Like the “Rosmuc” stitched onto his trunks, the Gaelic language of Ireland epitomized Mannion’s roots, and perhaps Ireland’s painful history, the poverty, wars, famines, and oppression. Paddy, Mannion’s brother and cornerman at his fights, used to shout at him in Gaelic to lift Mannion’s spirits and remind him who he was. Mannion feared no man, but he was worried that he would bring shame to Ireland and Ros Muc.

That wasn’t the case. When he returned to Ros Muc after his defeat, he was treated as a hero for representing Ireland in a championship bout. Sean Mannion never became champion in any division. He fought until retiring in 1993 at age 36. He worked construction in Boston to make a living.

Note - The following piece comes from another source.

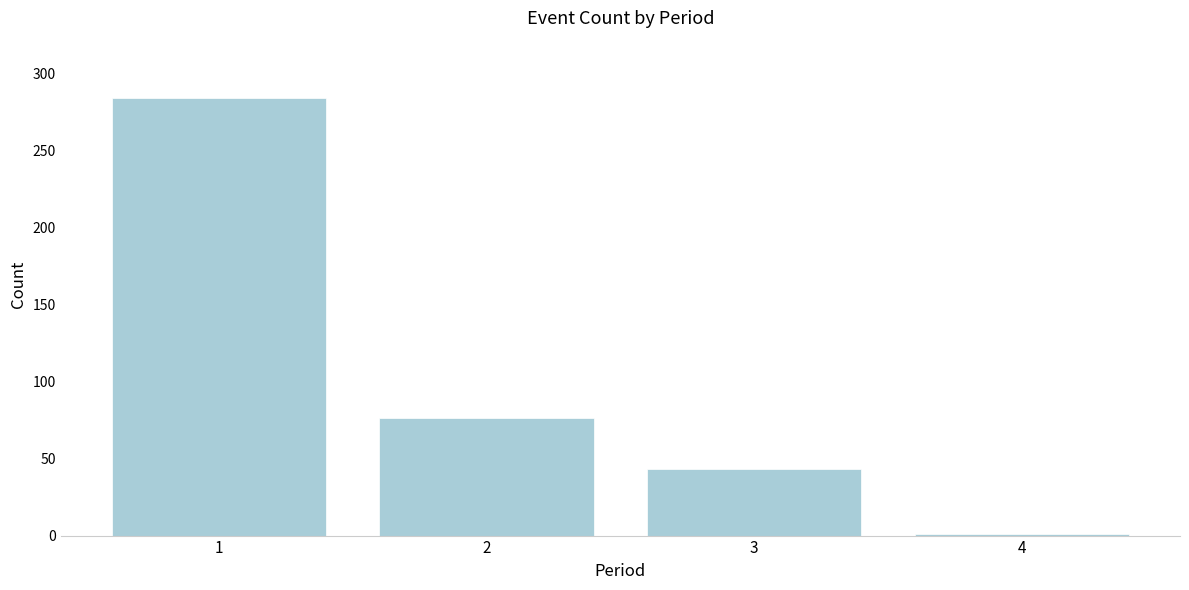

Reading left to right, transcribe all the data shown in this chart.

1=284	2=76	3=43	4=1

For a while, he trained boxers, but apparently his gym closed, the interest in boxing waning and the interest in property rising, as poorer sections of Boston gentrified.

Iomaire says little about Mannion’s personal life (we learn late he was divorced, remarried, and has a daughter) or his problem with drinking, perhaps those empty calories one reason he struggled to make his weight class. Readers will be fascinated by the episode when Mannion had to lose nine pounds in a day to make the welterweight requirement, or forfeit the fight. Mannion got through that ordeal, as he did through every challenge in the sport of boxing – except winning the title, champion.